Kosovo's President Hashim Thaci has accused Belgrade of seeking to provoke a crisis by sending a Serbian train painted with the slogan "Kosovo is Serbia" toward Kosovo, halting it only at the last moment before it entered the country.
Thaci told RFE/RL on January 16 that what he termed the Serbian "provocations" were "part of old scenarios for Kosovo's partition."
"Serbia is ready to sacrifice and victimize Serbian citizens of Kosovo, just so it can achieve its own political and military goals, as it did in Croatia, and Bosnia-Herzegovina," Thaci said.
He spoke two days after the train, which bore the words "Kosovo is Serbia" in 21 languages, stopped just short of Serb-dominated northern Kosovo as Belgrade charged that ethnic Albanians were planning to attack it.
Serbian President Tomislav Nikolic accused Kosovo on January 14 of seeking to provoke "war" by authorizing its security forces to block the train if it crossed the border.
Nikolic said in a press conference in Raska, where the train stopped, that "[Kosovo's] special units mined the railway and other special units were sent to the border to arrest the train driver and the passengers."
NATO said it was monitoring the situation "closely" while urging both sides to show restraint.

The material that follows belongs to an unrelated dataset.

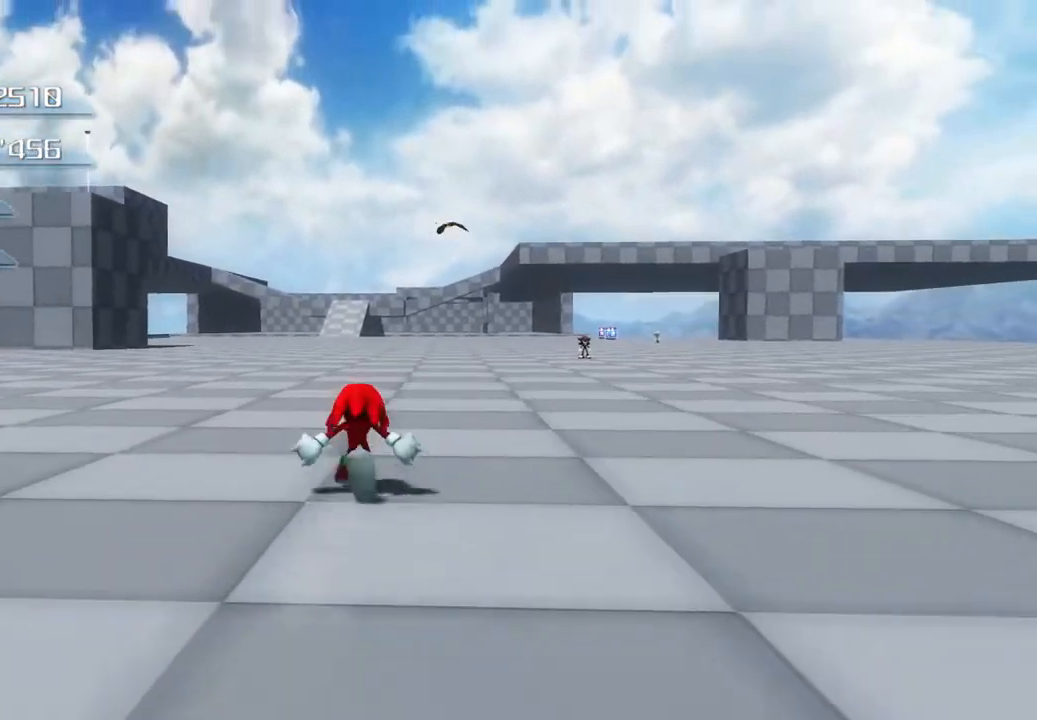
{"buttons": [], "left_stick": "up", "right_stick": "center", "events": []}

"This is an issue between Belgrade and Pristina. We call for all parties to exercise restraint and engage in dialogue. This is in the interest of regional stability and security," NATO spokeswoman Oana Lungescu said in a statement to RFE/RL.
Serbia lost control of Kosovo in 1999, when NATO air strikes forced Belgrade to withdraw its troops after they had killed 10,000 ethnic Albanian civilians.

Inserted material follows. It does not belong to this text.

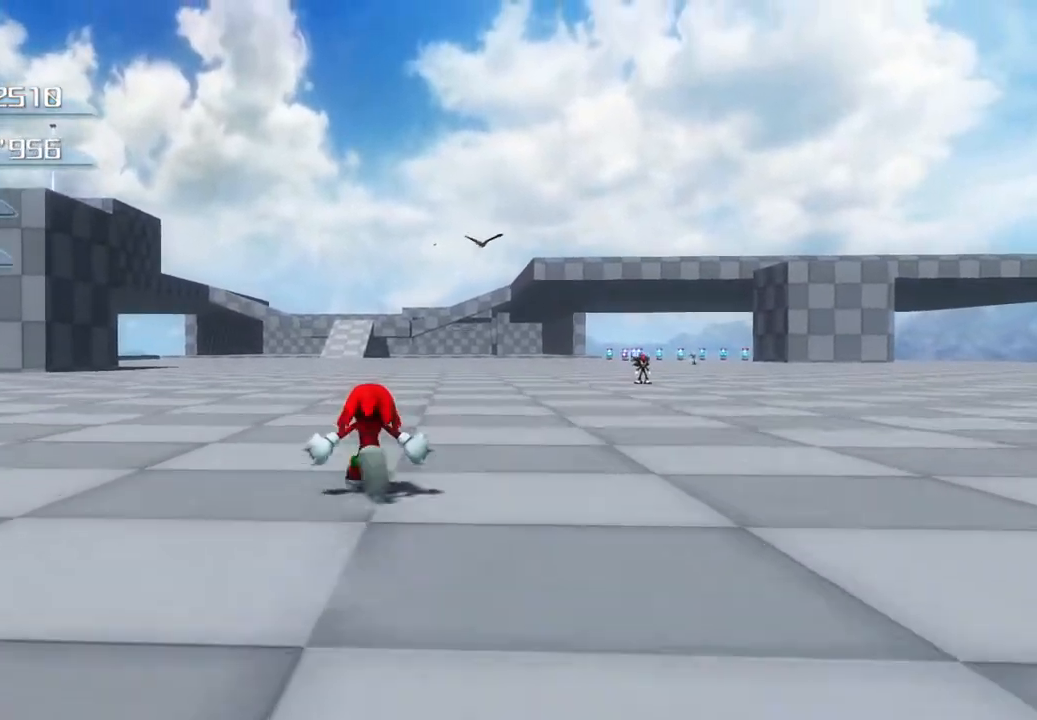
{"buttons": [], "left_stick": "up", "right_stick": "center", "events": []}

Around 5,000 NATO troops are stationed in Kosovo to keep the fragile peace.
The train, which Serbia bought from Russia, would have been the first from Belgrade to the town of Mitrovica in Kosovo since the 1998-99 war between Yugoslav forces and ethnic Albanian separatists. Serbia had said the train could turn into a regular service after a trial period from January 20 to February 26.
Serbia and Kosovo, a former province that declared independence from Belgrade in 2008, have been locked in EU-facilitated talks since 2011 to normalize ties.
More than 100 countries have recognized Kosovo’s independence.